— DAFTAR TUGAS —
**a.** Menurut teks tentang hukum memakai jimat, bagaimana pemakaian jimat dihukumi bagi selain Nahdliyin?
**b.** Teruskan teks tentang hukum memakai jimat mulai setelah kalimat terakhir yang ditampilkan.

Bagaimana dengan ajaran Islam dalam menyikapi pemakaian jimat? Di antara para ulama ternyata terdapat perbedaan pendapat. Berikut uraiannya.
Terkadang dapat ditemukan ada anak kecil yang dikalungi jimat karena hal-hal tertentu. Bolehkah menggunakan azimat baik anak kecil atau yang berkaitan dengan hal lainnya? Bagi selain Nahdliyin sudah pasti dihukumi haram, bahkan syirik. Namun masalah ini perlu jawaban yang obyektif antara ulama yang memperbolehkan dan yang melarang, serta dalilnya masing-masing.

— KUTIPAN CATATAN —
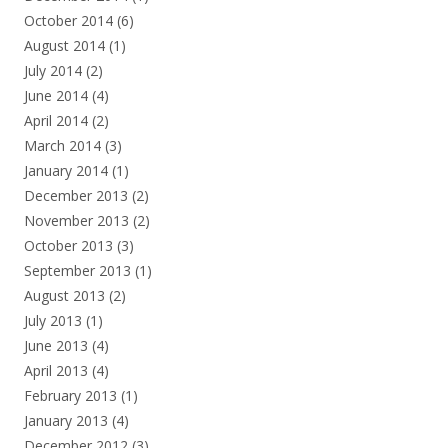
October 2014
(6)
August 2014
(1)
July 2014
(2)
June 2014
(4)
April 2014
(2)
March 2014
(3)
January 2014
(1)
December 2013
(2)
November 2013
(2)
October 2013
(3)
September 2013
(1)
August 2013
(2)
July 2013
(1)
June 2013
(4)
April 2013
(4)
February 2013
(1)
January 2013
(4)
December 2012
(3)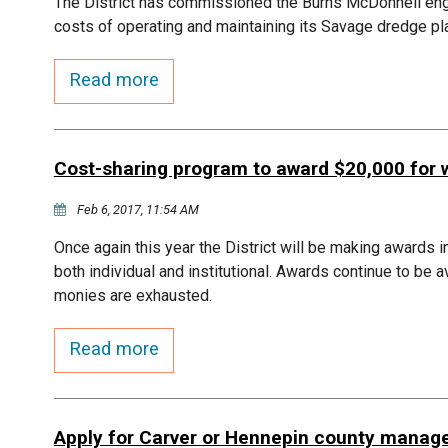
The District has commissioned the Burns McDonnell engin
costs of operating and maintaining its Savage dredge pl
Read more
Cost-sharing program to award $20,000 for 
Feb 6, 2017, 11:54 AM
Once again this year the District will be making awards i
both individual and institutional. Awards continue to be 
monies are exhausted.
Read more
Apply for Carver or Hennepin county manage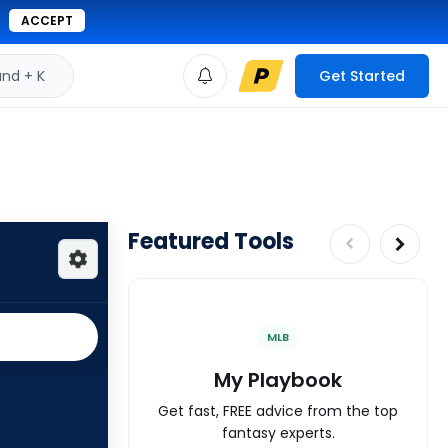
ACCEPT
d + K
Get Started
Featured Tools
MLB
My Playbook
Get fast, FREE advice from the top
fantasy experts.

* * *

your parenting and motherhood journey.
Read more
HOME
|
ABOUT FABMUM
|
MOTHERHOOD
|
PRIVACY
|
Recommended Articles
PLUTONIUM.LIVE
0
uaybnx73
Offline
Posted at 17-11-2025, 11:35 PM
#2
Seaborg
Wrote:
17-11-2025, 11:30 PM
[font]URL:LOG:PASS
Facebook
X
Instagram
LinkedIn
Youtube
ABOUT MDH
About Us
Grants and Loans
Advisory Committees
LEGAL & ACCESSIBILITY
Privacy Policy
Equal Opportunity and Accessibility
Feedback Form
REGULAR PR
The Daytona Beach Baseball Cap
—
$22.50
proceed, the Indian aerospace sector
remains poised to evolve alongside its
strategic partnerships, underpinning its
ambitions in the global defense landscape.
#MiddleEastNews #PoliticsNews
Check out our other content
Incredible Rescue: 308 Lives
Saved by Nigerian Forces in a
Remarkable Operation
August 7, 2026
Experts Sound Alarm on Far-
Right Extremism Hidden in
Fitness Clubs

* * *

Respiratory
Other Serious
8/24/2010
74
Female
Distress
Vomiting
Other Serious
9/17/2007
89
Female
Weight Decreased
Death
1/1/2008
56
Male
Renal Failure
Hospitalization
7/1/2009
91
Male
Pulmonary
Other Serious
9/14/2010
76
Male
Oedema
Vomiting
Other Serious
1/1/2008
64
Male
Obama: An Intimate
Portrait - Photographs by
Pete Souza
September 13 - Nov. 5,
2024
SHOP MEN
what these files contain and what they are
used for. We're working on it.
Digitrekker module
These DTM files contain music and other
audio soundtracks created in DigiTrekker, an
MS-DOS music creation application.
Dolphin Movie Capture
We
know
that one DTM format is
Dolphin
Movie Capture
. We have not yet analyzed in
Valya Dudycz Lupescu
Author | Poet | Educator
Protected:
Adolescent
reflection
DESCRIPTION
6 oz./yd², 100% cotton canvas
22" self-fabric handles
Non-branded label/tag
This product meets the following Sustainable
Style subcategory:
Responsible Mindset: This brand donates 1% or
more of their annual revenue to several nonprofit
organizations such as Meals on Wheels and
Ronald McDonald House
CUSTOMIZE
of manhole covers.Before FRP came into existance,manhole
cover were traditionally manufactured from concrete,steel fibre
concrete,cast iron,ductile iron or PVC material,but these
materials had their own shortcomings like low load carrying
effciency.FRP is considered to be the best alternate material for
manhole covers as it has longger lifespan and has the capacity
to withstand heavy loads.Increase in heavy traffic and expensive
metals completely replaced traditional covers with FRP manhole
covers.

— JAWABAN PER TUGAS —
**a.** Bagi selain Nahdliyin, pemakaian jimat sudah pasti dihukumi haram, bahkan syirik.

**b.**
Memang ada hadis yang melarang tentang jimat, yaitu:
إِنَّ الرُّقَى وَالتَّمَائِمَ وَالتِّوَلَةَ شِرْكٌ
“Sesungguhnya ruqyah (pengobatan dengan doa), jimat dan tiwalah (sejenis susuk daya pikat) adalah perbuatan yang meyebabkan syirik” (HR Ahmad, Abu Dawud, Ibnu Majah, al-Hakim, al-Baihaqi dan Abu Ya’la)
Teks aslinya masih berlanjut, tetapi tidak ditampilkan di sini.